本来マッピングされるべきでない場所にマッピングされる現象は、起こりうる。
それを防ぐには、Paired Endで読むのが良いとか言われるが、これは実験レベルの解決法だ。

ちなみにロッシュ454のロングリードは、僕は経験がないが、聞いた話ではBLATでもマッピングできるそうだ。　BLASTは時間がかかるという。　これは想像がつく。

ショートリードに話を戻すと、ミスアラインの問題は、実はそれほど気にしていない。
ショートリードのマッピングなんてそんなものだ、と思っている。
実験には、そういう覚悟も必要である。
パラメータをいくらいじったところで、ミスアラインが全く無くなることはありえなく、現在のショートリードのマッピングアルゴリズムが単純である限り、その信頼性はBLASTのe-valueほどはっきりと提示してくれない。
ショートリードのマッピングなんてそんなものだ。

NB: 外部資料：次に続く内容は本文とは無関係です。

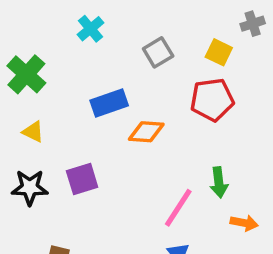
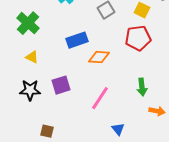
pink line: (178, 208) -> (100, 98), moved

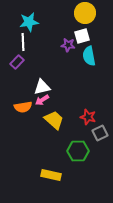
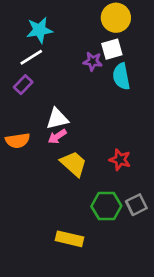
white line: (23, 42) -> (31, 57), turned 60
orange semicircle: (23, 107) -> (18, 141), moved
gray square: (100, 133) -> (136, 205), moved

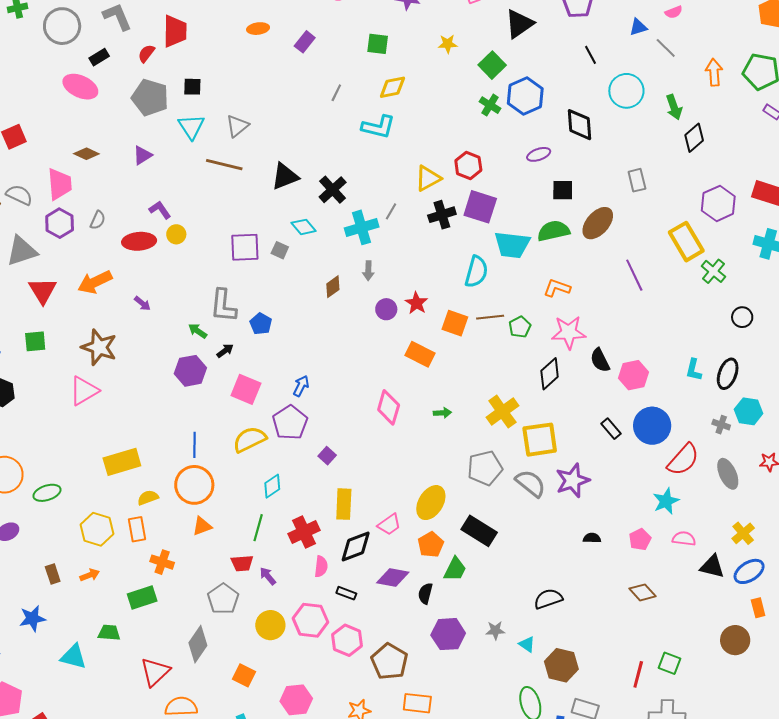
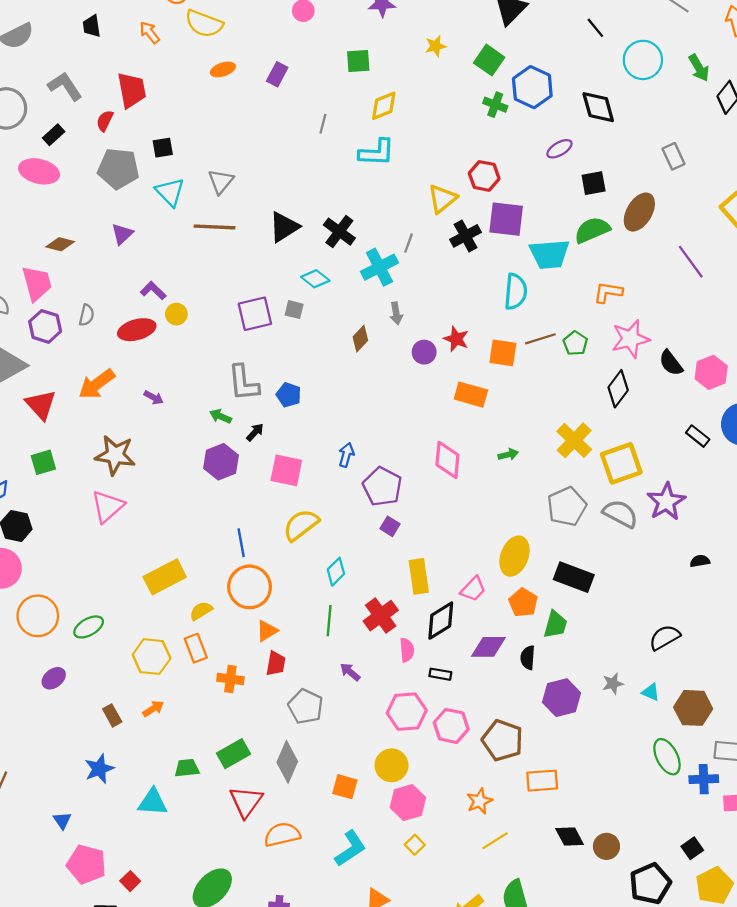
purple pentagon: (290, 423) -> (382, 487), moved
red trapezoid: (242, 563) -> (276, 664), moved, turned -65
green rectangle: (142, 598) -> (234, 754), moved
yellow circle: (270, 625) -> (392, 765), moved

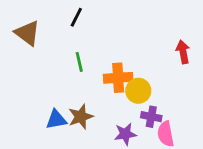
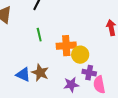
brown star: (81, 117) -> (40, 73), turned -30
blue triangle: (56, 120) -> (23, 75), turned 35

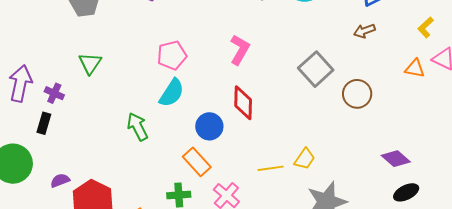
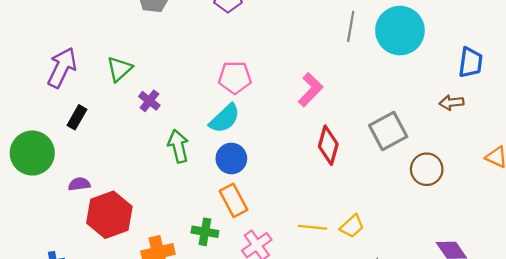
green triangle: (90, 63) -> (119, 69), moved
purple cross: (54, 93) -> (149, 101), moved
red diamond: (243, 103) -> (328, 145), moved
blue circle: (209, 126) -> (231, 158), moved

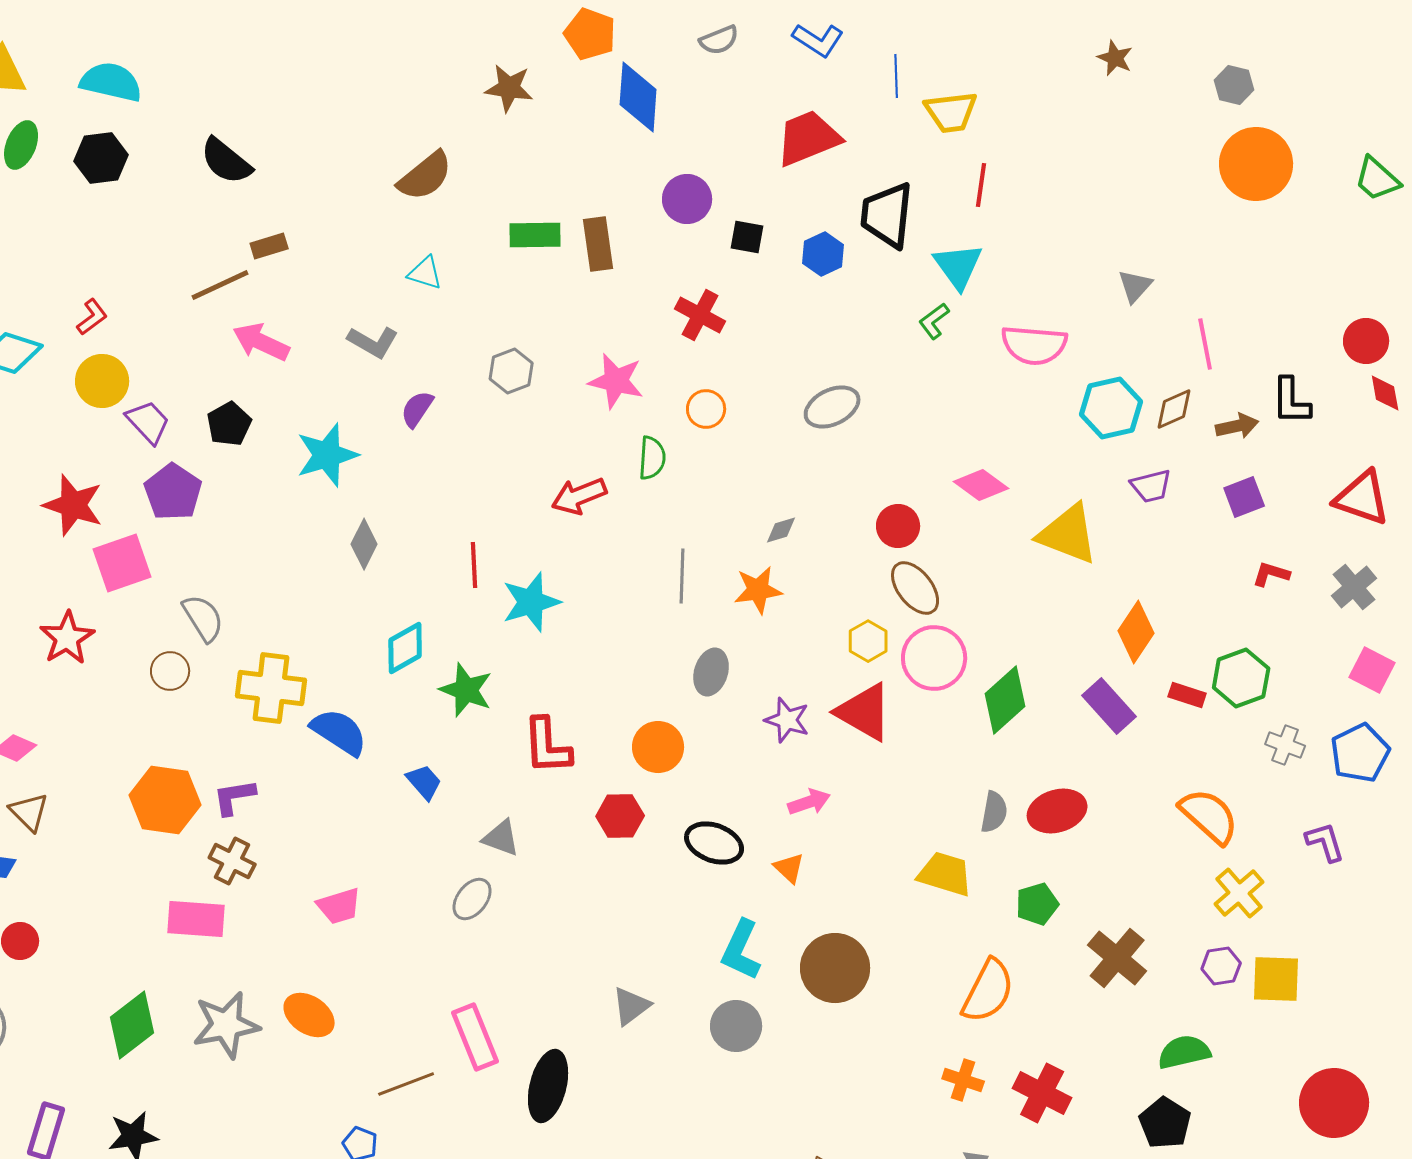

その代わり、大量のデータをParied Endで出力することで、ミスアラインの可能性を低くする。
しかしデータが大量になればなるほど、マッピングアルゴリズムは単純である必要があるのだ。
堂々巡りになってしまった。

このあたり、ロングリードのロッシュの担当者、ショートリードのライフテクノロジーズ担当者、イルミナ担当者と話をすると、それぞれ全く異なる見解が聞けて面白いと思う。